**RECORDED INFORMATION**:
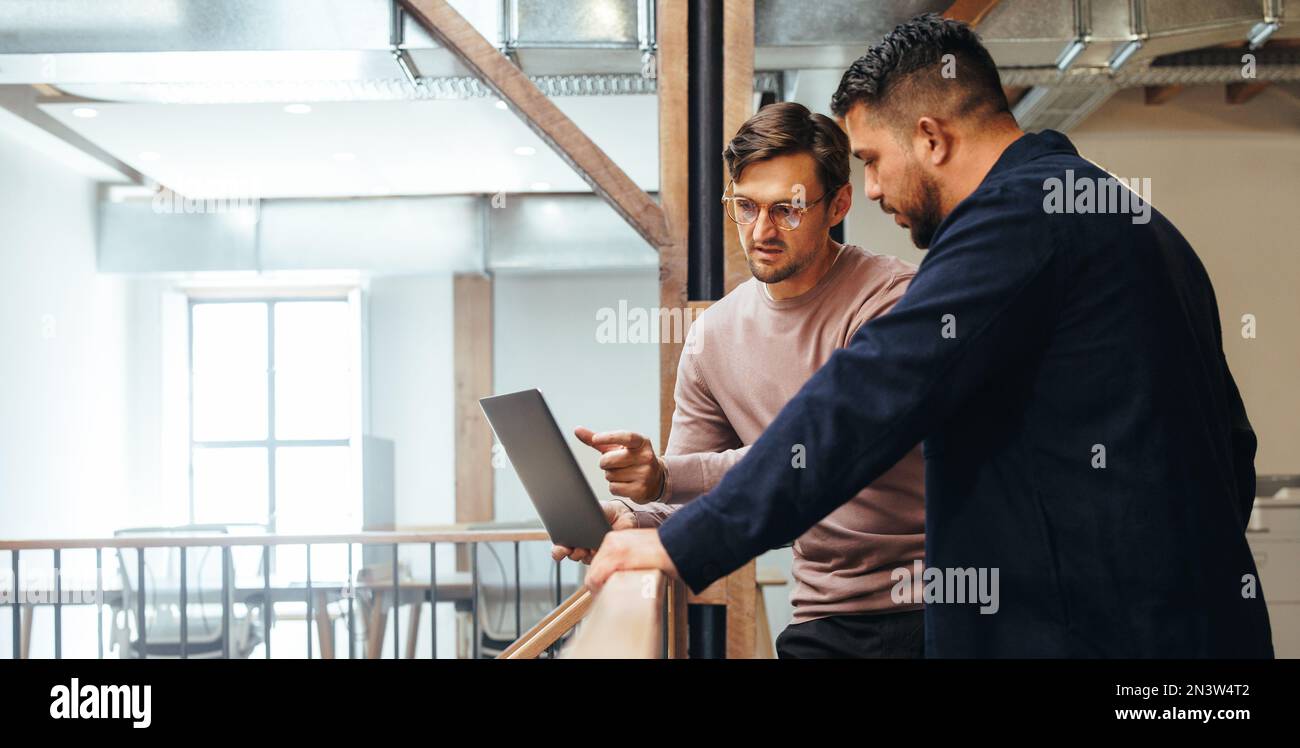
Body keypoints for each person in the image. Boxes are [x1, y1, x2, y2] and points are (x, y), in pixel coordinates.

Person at [583, 14, 1273, 658]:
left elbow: (867, 398)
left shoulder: (1014, 223)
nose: (874, 188)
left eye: (874, 159)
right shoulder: (1134, 220)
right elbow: (1232, 447)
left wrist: (682, 545)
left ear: (931, 137)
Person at [555, 102, 926, 658]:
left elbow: (819, 461)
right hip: (824, 615)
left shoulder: (891, 303)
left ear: (838, 205)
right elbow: (693, 495)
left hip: (932, 608)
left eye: (787, 210)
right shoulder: (713, 338)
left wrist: (664, 477)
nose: (762, 230)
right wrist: (634, 516)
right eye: (745, 207)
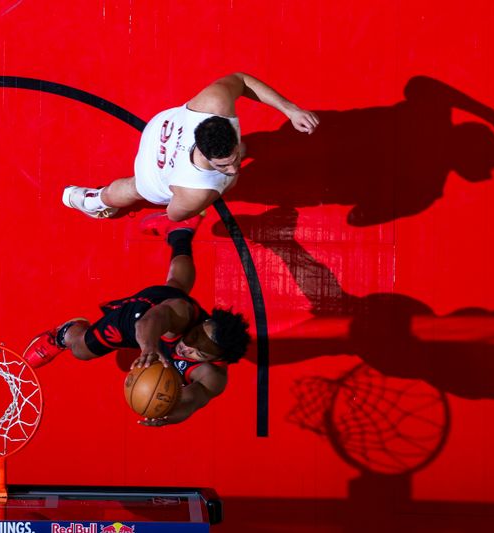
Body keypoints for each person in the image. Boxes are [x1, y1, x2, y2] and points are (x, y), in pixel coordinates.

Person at [22, 214, 251, 426]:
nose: (187, 346)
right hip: (143, 317)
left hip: (165, 313)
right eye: (193, 337)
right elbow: (148, 322)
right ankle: (64, 334)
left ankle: (180, 232)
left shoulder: (213, 377)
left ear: (216, 360)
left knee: (176, 286)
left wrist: (169, 412)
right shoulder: (184, 315)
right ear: (204, 323)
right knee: (82, 351)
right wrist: (149, 348)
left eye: (198, 353)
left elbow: (192, 401)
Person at [62, 72, 320, 222]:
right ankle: (93, 199)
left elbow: (240, 79)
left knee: (236, 158)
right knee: (134, 188)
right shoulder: (195, 191)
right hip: (155, 168)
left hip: (165, 125)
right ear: (206, 153)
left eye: (233, 158)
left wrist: (291, 110)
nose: (232, 167)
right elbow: (174, 215)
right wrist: (222, 186)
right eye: (224, 165)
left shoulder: (216, 103)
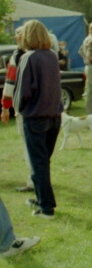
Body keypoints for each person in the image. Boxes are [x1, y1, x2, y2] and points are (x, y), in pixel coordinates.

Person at [13, 20, 63, 220]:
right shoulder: (52, 56)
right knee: (43, 161)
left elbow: (22, 92)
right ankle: (41, 198)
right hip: (54, 116)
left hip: (35, 117)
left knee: (38, 163)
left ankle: (46, 207)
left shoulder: (28, 58)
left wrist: (18, 108)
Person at [1, 27, 35, 193]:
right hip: (42, 107)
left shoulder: (17, 56)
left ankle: (33, 180)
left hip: (24, 107)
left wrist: (5, 107)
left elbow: (10, 83)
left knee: (28, 144)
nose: (16, 37)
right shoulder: (44, 54)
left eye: (18, 34)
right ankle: (41, 178)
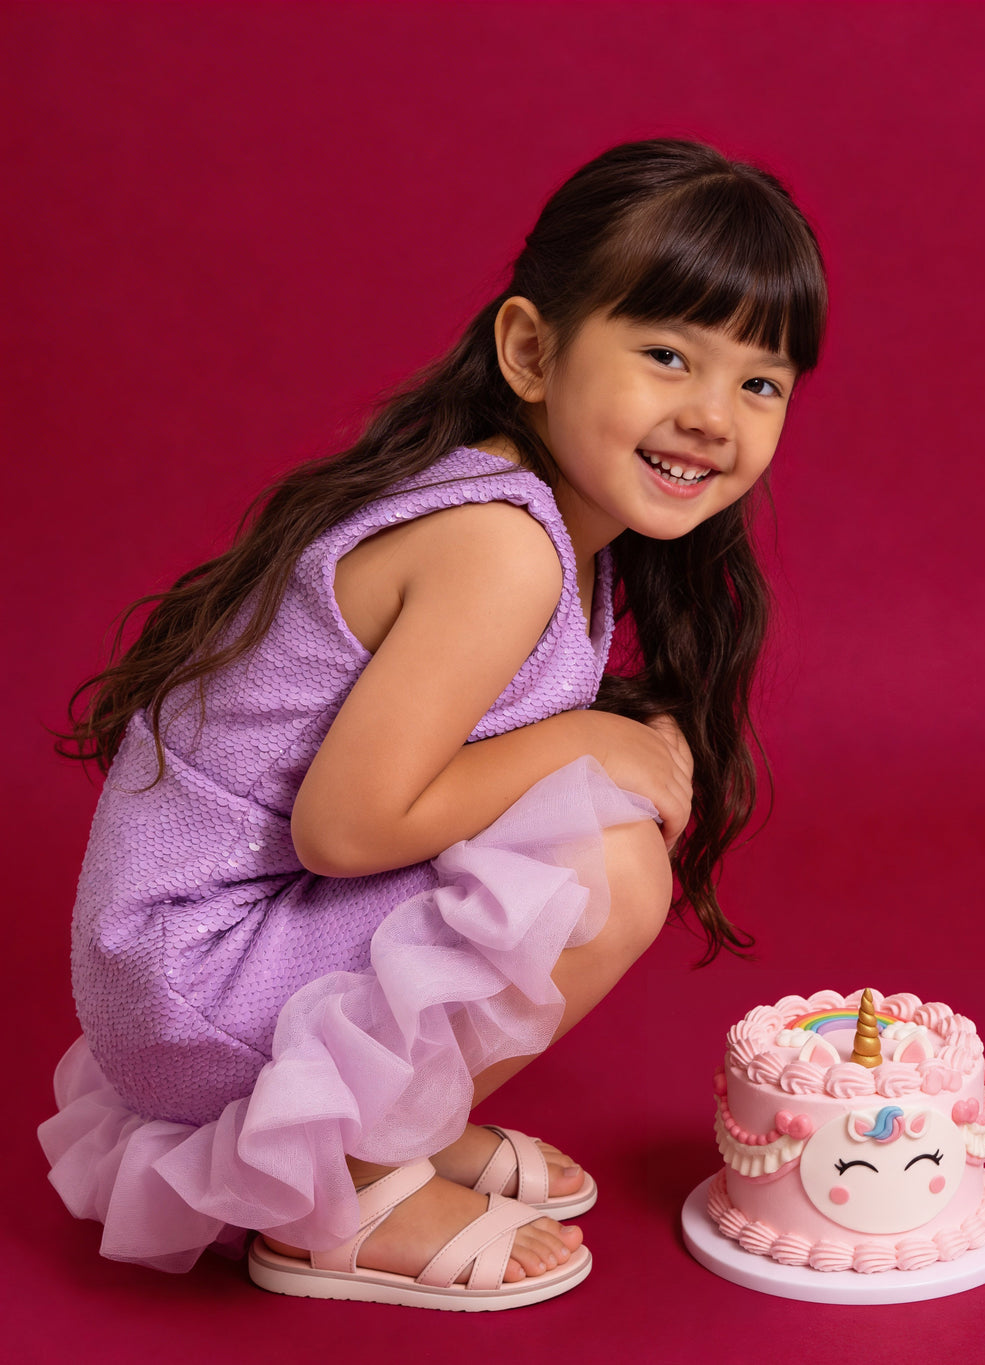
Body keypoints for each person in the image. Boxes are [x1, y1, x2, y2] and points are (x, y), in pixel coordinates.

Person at [39, 138, 827, 1310]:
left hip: (192, 971)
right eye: (667, 355)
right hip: (193, 980)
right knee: (604, 862)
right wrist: (585, 742)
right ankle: (342, 1188)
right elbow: (347, 831)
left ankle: (387, 1123)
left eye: (758, 382)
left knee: (580, 823)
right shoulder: (497, 544)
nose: (713, 416)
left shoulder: (548, 526)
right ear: (529, 349)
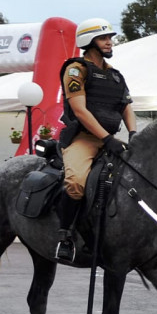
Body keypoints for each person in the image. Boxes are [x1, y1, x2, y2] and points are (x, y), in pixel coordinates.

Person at [56, 18, 136, 263]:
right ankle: (65, 237)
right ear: (89, 42)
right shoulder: (75, 70)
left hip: (113, 140)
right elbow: (79, 110)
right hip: (84, 139)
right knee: (77, 182)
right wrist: (106, 138)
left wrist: (133, 135)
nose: (109, 42)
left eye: (110, 38)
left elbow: (127, 107)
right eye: (104, 38)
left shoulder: (116, 76)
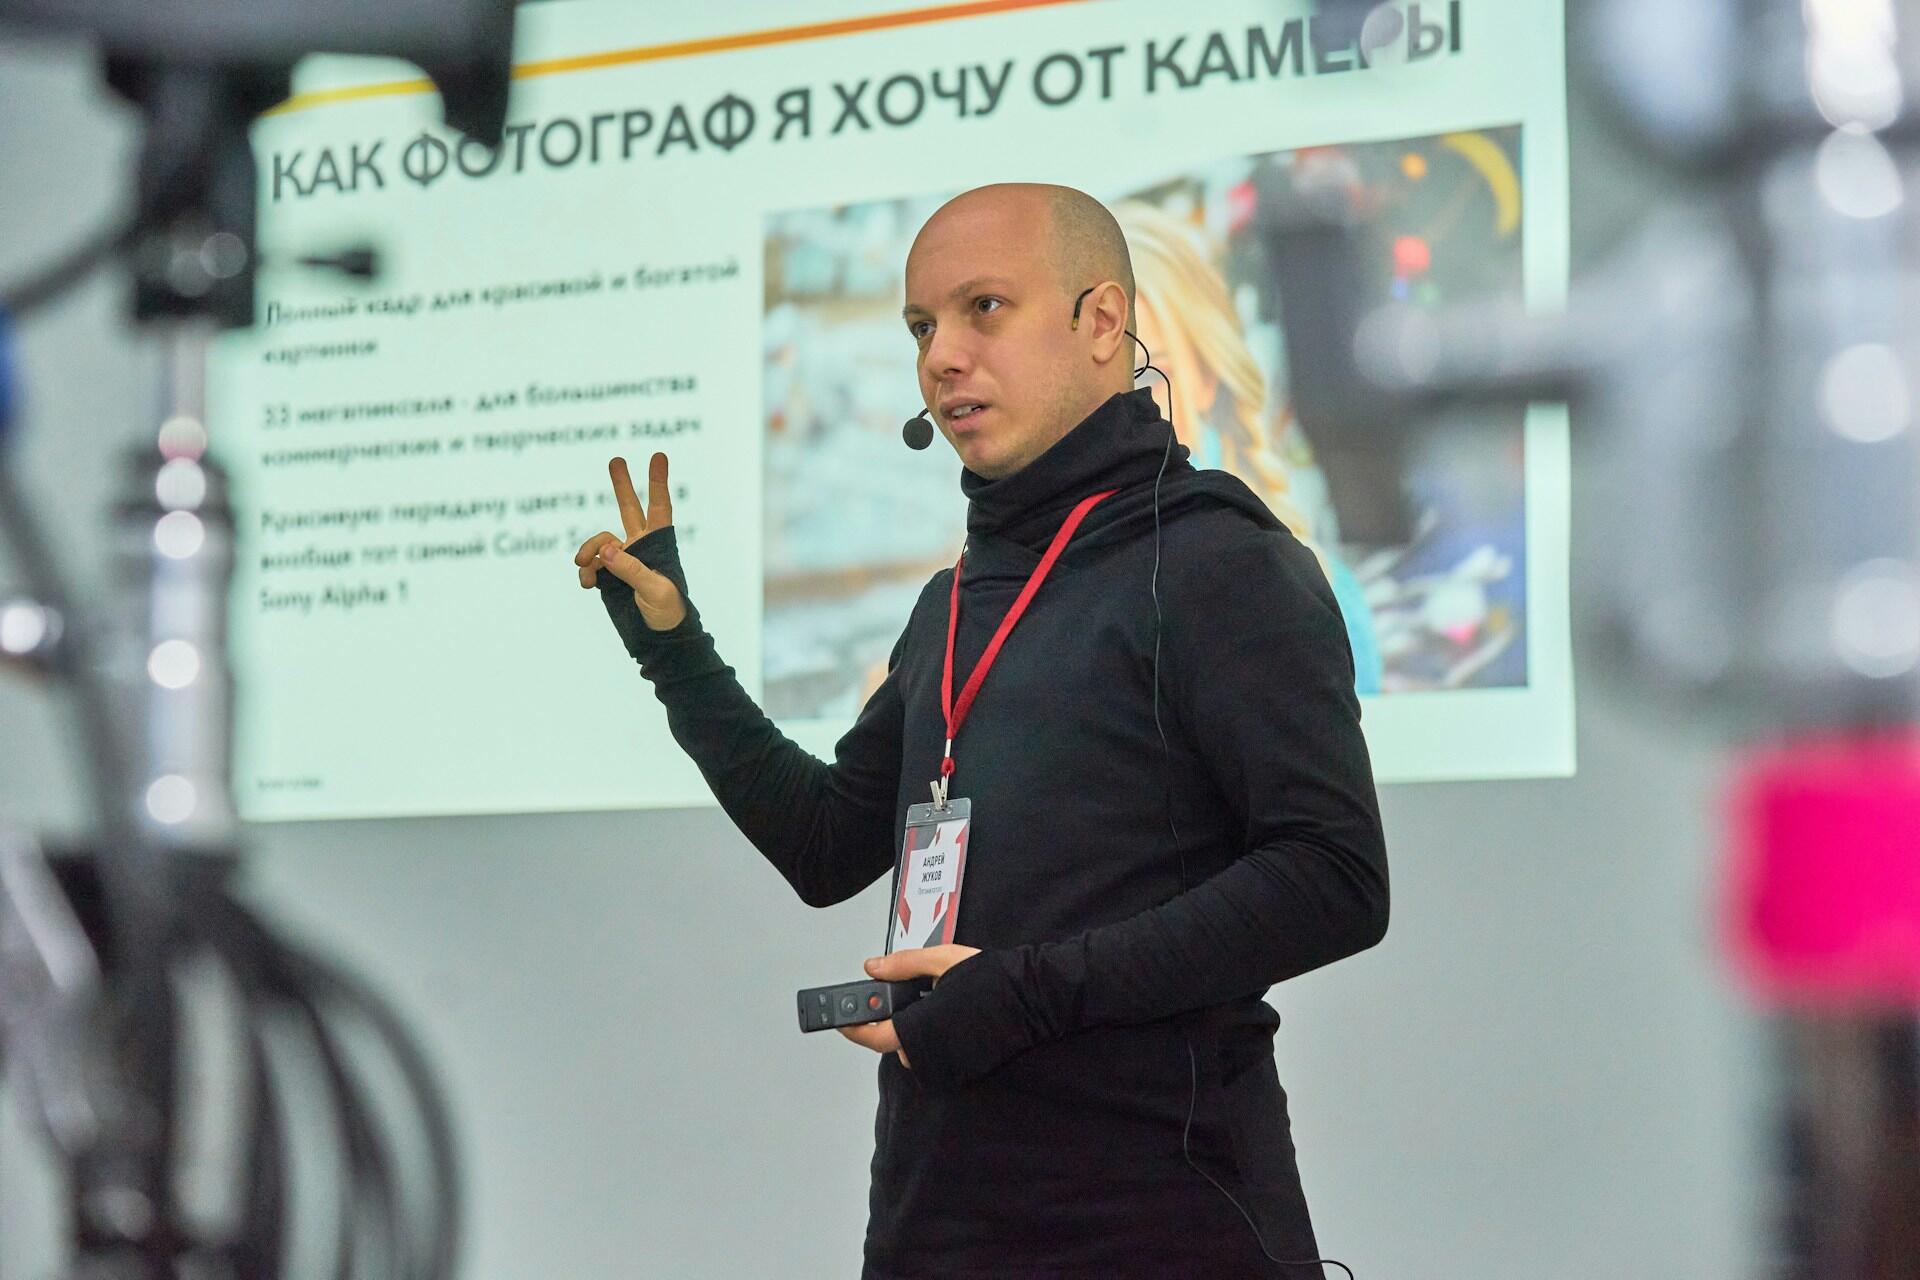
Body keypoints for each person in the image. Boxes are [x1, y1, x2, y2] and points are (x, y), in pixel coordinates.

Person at [574, 183, 1389, 1277]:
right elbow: (826, 845)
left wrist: (1021, 993)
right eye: (921, 326)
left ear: (1103, 321)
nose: (943, 357)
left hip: (1163, 1222)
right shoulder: (951, 604)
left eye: (984, 308)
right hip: (937, 1217)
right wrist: (676, 651)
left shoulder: (1222, 563)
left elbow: (1333, 876)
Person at [1115, 196, 1384, 694]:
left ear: (1207, 377)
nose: (1117, 413)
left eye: (1147, 378)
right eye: (1092, 389)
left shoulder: (1313, 593)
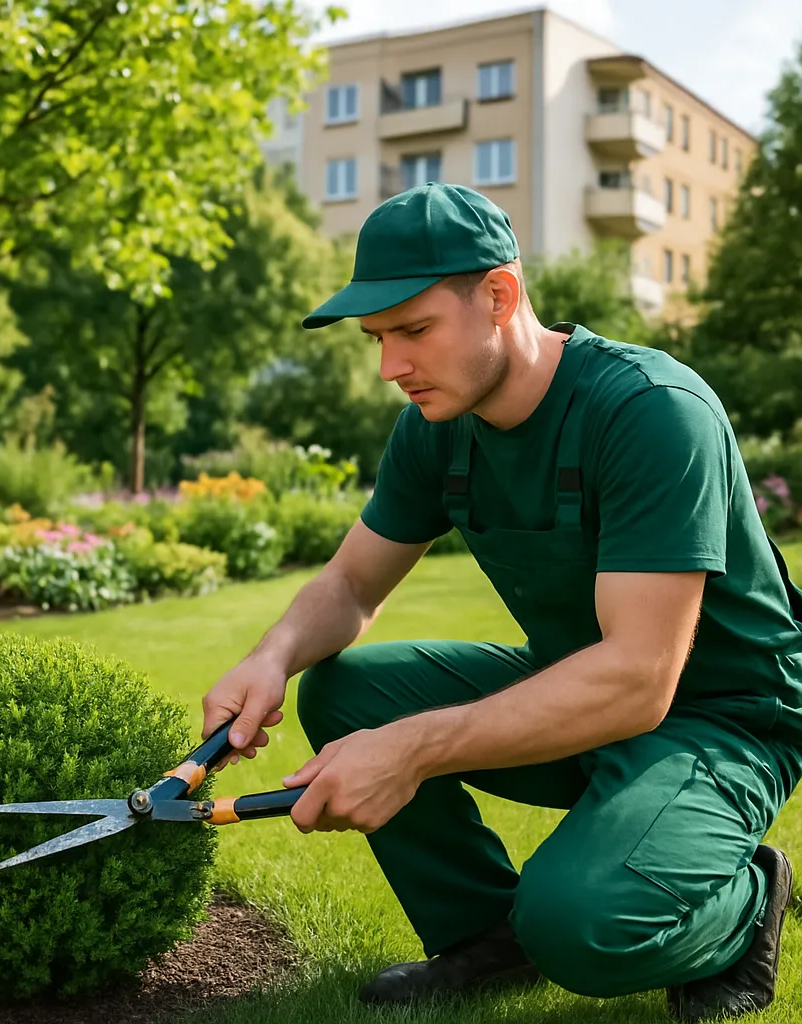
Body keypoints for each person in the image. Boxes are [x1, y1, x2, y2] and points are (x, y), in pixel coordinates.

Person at [199, 182, 802, 1021]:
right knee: (343, 690)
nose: (390, 367)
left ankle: (747, 902)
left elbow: (639, 677)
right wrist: (268, 659)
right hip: (575, 685)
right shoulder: (435, 427)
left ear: (499, 295)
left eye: (413, 330)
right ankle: (488, 935)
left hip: (721, 716)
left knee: (583, 923)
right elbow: (348, 584)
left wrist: (412, 750)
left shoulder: (650, 411)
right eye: (377, 338)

**WHAT THE TASK ASKS**:
Please retype the records above exactly, leaving every image out.

**EXPECTED OUTPUT**:
Body keypoints for each person in the image. Boxes are [x1, y1, x2, y2] and points are (x, y), in pixel coordinates.

Person at [583, 14, 1273, 658]:
left elbow: (867, 398)
left shoulder: (1014, 223)
nose: (874, 188)
left eye: (874, 159)
right shoulder: (1134, 220)
right elbow: (1232, 447)
left wrist: (682, 545)
left ear: (931, 137)
Person at [555, 102, 926, 658]:
left elbow: (819, 461)
right hip: (824, 615)
left shoulder: (891, 303)
left ear: (838, 205)
right elbow: (693, 495)
left hip: (932, 608)
left eye: (787, 210)
right shoulder: (713, 338)
left wrist: (664, 477)
nose: (762, 230)
right wrist: (634, 516)
right eye: (745, 207)
Body keypoints for each person in the image. Boxes are [x1, y1, x2, y2] and points are (x, y), in pixel coordinates.

Person at [22, 214, 251, 426]:
nose: (187, 346)
right hip: (143, 317)
left hip: (165, 313)
right eye: (193, 337)
right elbow: (148, 322)
right ankle: (64, 334)
left ankle: (180, 232)
left shoulder: (213, 377)
left ear: (216, 360)
left knee: (176, 286)
left wrist: (169, 412)
right shoulder: (184, 315)
right ear: (204, 323)
right knee: (82, 351)
right wrist: (149, 348)
left eye: (198, 353)
left elbow: (192, 401)
Person at [62, 72, 320, 222]:
right ankle: (93, 199)
left elbow: (240, 79)
left knee: (236, 158)
right knee: (134, 188)
right shoulder: (195, 191)
right hip: (155, 168)
left hip: (165, 125)
right ear: (206, 153)
left eye: (233, 158)
left wrist: (291, 110)
nose: (232, 167)
right elbow: (174, 215)
right wrist: (222, 186)
right eye: (224, 165)
left shoulder: (216, 103)
Body keypoints for each person in the image. Boxes are [x1, y1, x2, y2] and points are (x, y), in pixel coordinates.

Person at [13, 20, 63, 220]:
right shoulder: (52, 56)
right knee: (43, 161)
left elbow: (22, 92)
right ankle: (41, 198)
right hip: (54, 116)
left hip: (35, 117)
left knee: (38, 163)
left ankle: (46, 207)
left shoulder: (28, 58)
left wrist: (18, 108)
Person at [1, 27, 35, 193]:
right hip: (42, 107)
left shoulder: (17, 56)
left ankle: (33, 180)
left hip: (24, 107)
left wrist: (5, 107)
left elbow: (10, 83)
left knee: (28, 144)
nose: (16, 37)
right shoulder: (44, 54)
left eye: (18, 34)
right ankle: (41, 178)
Body keypoints for each person in the image. Boxes are [x1, y1, x2, y2] and points are (x, y), in pixel coordinates.

Person at [39, 138, 827, 1310]:
left hip: (192, 971)
right eye: (667, 355)
right hip: (193, 980)
right knee: (604, 862)
right wrist: (585, 742)
right ankle: (342, 1188)
right elbow: (347, 831)
left ankle: (387, 1123)
left eye: (758, 382)
left knee: (580, 823)
right shoulder: (497, 544)
nose: (713, 416)
left shoulder: (548, 526)
right ear: (529, 349)
Body keypoints for each person in the image. Boxes are [x1, y1, x2, y2] and points are (x, y), in pixel coordinates.

Person at [56, 18, 136, 263]:
right ankle: (65, 237)
right ear: (89, 42)
right shoulder: (75, 70)
left hip: (113, 140)
right elbow: (79, 110)
right hip: (84, 139)
right knee: (77, 182)
right wrist: (106, 138)
left wrist: (133, 135)
nose: (109, 42)
left eye: (110, 38)
left elbow: (127, 107)
right eye: (104, 38)
left shoulder: (116, 76)
Body keypoints for each person in the image. Boxes are [x1, y1, x2, y2] and points are (x, y), in pixel coordinates.

Person at [574, 183, 1389, 1277]:
right elbow: (826, 845)
left wrist: (1021, 993)
right eye: (921, 326)
left ear: (1103, 321)
nose: (943, 357)
left hip: (1163, 1222)
right shoulder: (951, 604)
left eye: (984, 308)
right hip: (937, 1217)
right wrist: (676, 651)
left shoulder: (1222, 563)
left elbow: (1333, 876)
Person at [1115, 196, 1384, 694]:
left ear: (1207, 377)
nose: (1117, 413)
left eye: (1147, 378)
right eye: (1092, 389)
left shoulder: (1313, 593)
Body keypoints for each person in the image. Boxes are [x1, y1, x2, y2] and points are (x, y), in pixel coordinates.

Person at [199, 182, 802, 1021]:
right knee: (343, 690)
nose: (390, 367)
left ankle: (747, 902)
left elbow: (639, 677)
right wrist: (268, 659)
right hip: (575, 685)
right shoulder: (435, 427)
left ear: (499, 295)
left eye: (413, 330)
right ankle: (488, 935)
left hip: (721, 716)
left knee: (583, 923)
right elbow: (348, 584)
left wrist: (412, 750)
left shoulder: (650, 411)
right eye: (377, 338)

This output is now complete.